What CBS Boston described this past September as “one of the worst droughts in southern New England history” has been around for more than two years now. Naturally, landscape companies have had to adapt.
For South Walpole, Massachusetts-based Driven Landscapes, responding to drought has involved “both cultural and business practices,” said Jonathan Orcutt, founder and president of the company, which recently announced the first of what it hopes will be many new franchise locations in the coming years.
Orcutt says the drought has worsened year by year. “In New England,” he said, “it seems the summers are getting hotter, winters are getting colder and there’s less rainfall.”
Among the cultural practices Driven Landscapes adopted in the face of continuing drought is more extensive use of composting. As winter approached, the company followed up on aeration and overseeding of customers’ lawns by applying a cover of organic compost to the turfgrass.
“It will strengthen the lawn and make it more drought resistant,” Orcutt said. “Composting has really been getting a lot of traction in New England. I wouldn’t say it’s common yet really, but it is trending.”
It’s a profitable service, he said, and provides long-term benefit to clients. And more drought-resistant grass will hold up better – and need more frequent mowing – once the growing season returns, Orcutt said.
Plantings, too, are changing in the face of continuing drought. Orcutt says Driven Landscapes has been “shifting the kinds of plants we install.” One example is greater use of ornamental grasses, which are drought tolerant and “tough,” he said. What’s more, they can be found in about 100 varieties.
“A lot of plants are succumbing to winter burn,” Orcutt said, “so we’re trying to put in more hardy stuff that will stand the test of time.”
On the business side, Driven Landscapes tries to maintain an accurate view of each of its services’ profitability, and the drought has affected that picture as well. For example, Orcutt says, mowing is extremely important to his and other landscape management companies, but there’s no denying it’s also the least profitable service.
“It’s a necessary job because you have to do it to get the other, more profitable work,” Orcutt said. “One thing that happens to a lot of companies is that they get so many mowing accounts and become so focused on that, they don’t offer auxiliary services that are more profitable.”

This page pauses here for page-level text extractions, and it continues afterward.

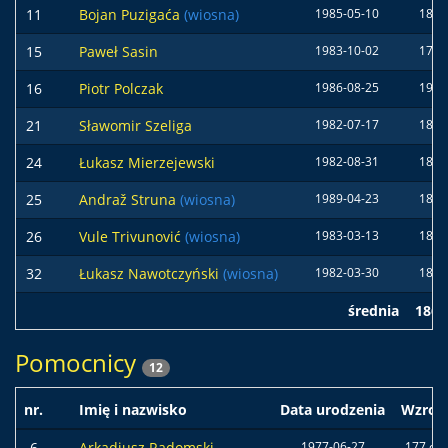
11
Bojan Puzigaća
(wiosna)
1985-05-10
188 
15
Paweł Sasin
1983-10-02
177 
16
Piotr Polczak
1986-08-25
192 
21
Sławomir Szeliga
1982-07-17
181 
24
Łukasz Mierzejewski
1982-08-31
182 
25
Andraž Struna
(wiosna)
1989-04-23
185 
26
Vule Trivunović
(wiosna)
1983-03-13
188 
32
Łukasz Nawotczyński
(wiosna)
1982-03-30
189 
średnia
186 
Pomocnicy
12
nr.
Imię i nazwisko
Data urodzenia
Wzros
6
Arkadiusz Radomski
1977-06-27
177 cm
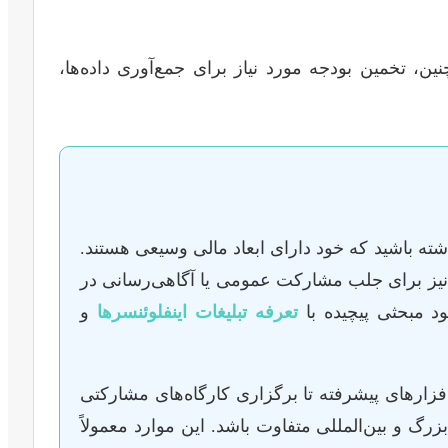
ن، تخمین بودجه مورد نیاز برای جمع‌آوری داده‌ها،
اشته باشید که خود دارای ابعاد مالی وسیعی هستند.
 نیز برای جلب مشارکت عمومی یا آگاهی‌رسانی در
د مبحثی پیچیده با
تعرفه تبلیغات اینفلوئنسرها
و
‌افزارهای پیشرفته تا برگزاری کارگاه‌های مشارکتی
 میلیارد تومان یا بیشتر برای پروژه‌های بزرگ و بین‌المللی متفاوت باشد. این موارد معمولاً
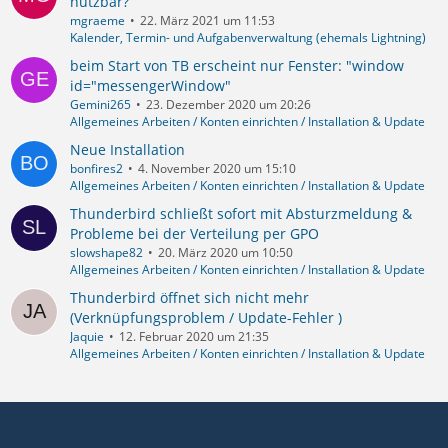
nutzbar?
mgraeme
22. März 2021 um 11:53
Kalender, Termin- und Aufgabenverwaltung (ehemals Lightning)
beim Start von TB erscheint nur Fenster: "window
id="messengerWindow"
Gemini265
23. Dezember 2020 um 20:26
Allgemeines Arbeiten / Konten einrichten / Installation & Update
Neue Installation
bonfires2
4. November 2020 um 15:10
Allgemeines Arbeiten / Konten einrichten / Installation & Update
Thunderbird schließt sofort mit Absturzmeldung &
Probleme bei der Verteilung per GPO
slowshape82
20. März 2020 um 10:50
Allgemeines Arbeiten / Konten einrichten / Installation & Update
Thunderbird öffnet sich nicht mehr
(Verknüpfungsproblem / Update-Fehler )
Jaquie
12. Februar 2020 um 21:35
Allgemeines Arbeiten / Konten einrichten / Installation & Update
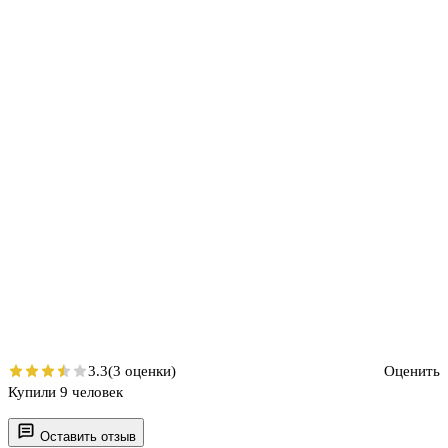
3.3
(3 оценки)
Оценить
Купили 9 человек
Оставить отзыв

In drought conditions, he said, mowing should decline.
“One of other things we spend time training our crew leaders on is responsible mowing,” Orcutt said. “It may sound like common sense, but it’s not done as much as it should be.”
Clients are normally set up for weekly mowing during the growing season, Orcutt said, but if the forecast calls for highs in the upper 90s, “we will live without that mowing revenue one week so we don’t burn the lawn. You can preserve the lawn and keep it growing throughout the season by being responsible about not mowing.”
You’ll make more money in the long run, he said, because the lawn, when cared for properly, will keep growing throughout the season.
During a normal season, Driven Landscapes mows about 350 lawns a week. Despite the drought, the company managed to increase 2016 sales by $225,000.
The late summer slowdown is a great opportunity for cross-training, Orcutt said, and the company teaches people who have never mowed how to do so professionally and teaches workers who can mow how to prune, as most of that work is done in the summer.
“Our busiest time is April to June, which is absolutely nuts,” Orcutt said. “September through November is also crazy busy.”
For the Massachusetts company, September and October are devoted mostly to planting and lawn installation. From mid-October through the end of fall, Driven Landscapes’ crews will be cleaning clients’ gutters and removing leaves.
In April of this year, a Driven Landscapes franchise will open in Hopkinton, Massachusetts, owned by two individuals who have worked with Orcutt’s company the past four years. Orcutt hopes to see other franchises in Massachusetts this year and eventually nationwide.